REQUIRED ACTION 1 -> According to the Laird passage, where was Laird living in 1949?
REQUIRED ACTION 2 -> How did Laird come to know Oleg Troyanovsky, according to the Laird passage? Answer in one to three sentences.
REQUIRED ACTION 3 ->
Do these statements agree with the Laird passage? Answer yes or no for each, quoting the deciding words.
(a) Aleksandr A. Troyanovsky was the first Soviet ambassador to the United States.
(b) Laird's case was referred to the CIA in 1944.
(c) Oleg Troyanovsky served as an interpreter for Joseph Stalin.

SOURCE EXTRACT ->
Laird was allegedly recruited by the Soviets while he was at Swarthmore College in the early 1930s. Laird told the Allentown Morning Call in 1986 that he became close friends with future Soviet ambassador to the United Nations, Oleg Troyanovsky, who was son of Aleksandr A. Troyanovsky, the first Soviet ambassador to the United States from 1934 to 1938, while at Swarthmore. Oleg was a fellow student and member of the football team, of which Laird was assistant coach, and later became a foreign policy assistant and interpreter for Joseph Stalin and adviser to Nikita Khrushchev.
Laird was supposedly considered to be a politically well-developed person by the MGB in 1944 and being used as an agent. In 1949 he was living in Vic Vaud, Switzerland. His case was referred to the CIA in the fall of 1950.

Saved data entries ->
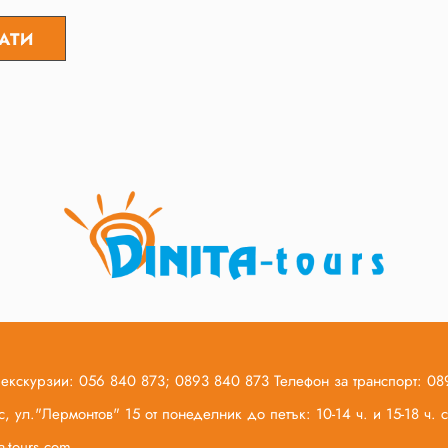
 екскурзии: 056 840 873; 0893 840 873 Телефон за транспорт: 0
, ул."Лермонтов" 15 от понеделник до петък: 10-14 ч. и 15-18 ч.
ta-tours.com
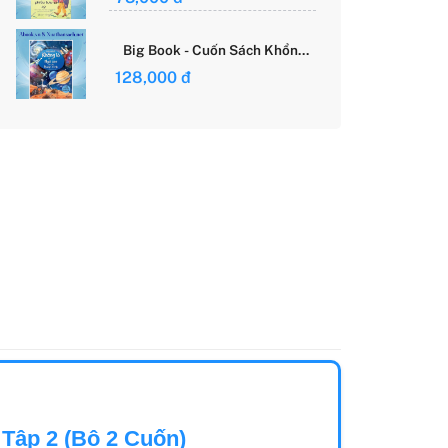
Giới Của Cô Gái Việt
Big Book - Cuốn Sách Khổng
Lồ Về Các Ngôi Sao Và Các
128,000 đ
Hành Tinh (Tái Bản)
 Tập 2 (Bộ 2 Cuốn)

WRITTEN REPLY 1 -> Vic Vaud, Switzerland.

WRITTEN REPLY 2 -> Laird knew Oleg Troyanovsky from Swarthmore College, where Oleg was a fellow student and a member of the football team, and Laird was the team's assistant coach. Laird told the Allentown Morning Call in 1986 that the two became close friends there.

WRITTEN REPLY 3 ->
(a) Yes: "the first Soviet ambassador to the United States from 1934 to 1938"
(b) No: "His case was referred to the CIA in the fall of 1950."
(c) Yes: "later became a foreign policy assistant and interpreter for Joseph Stalin"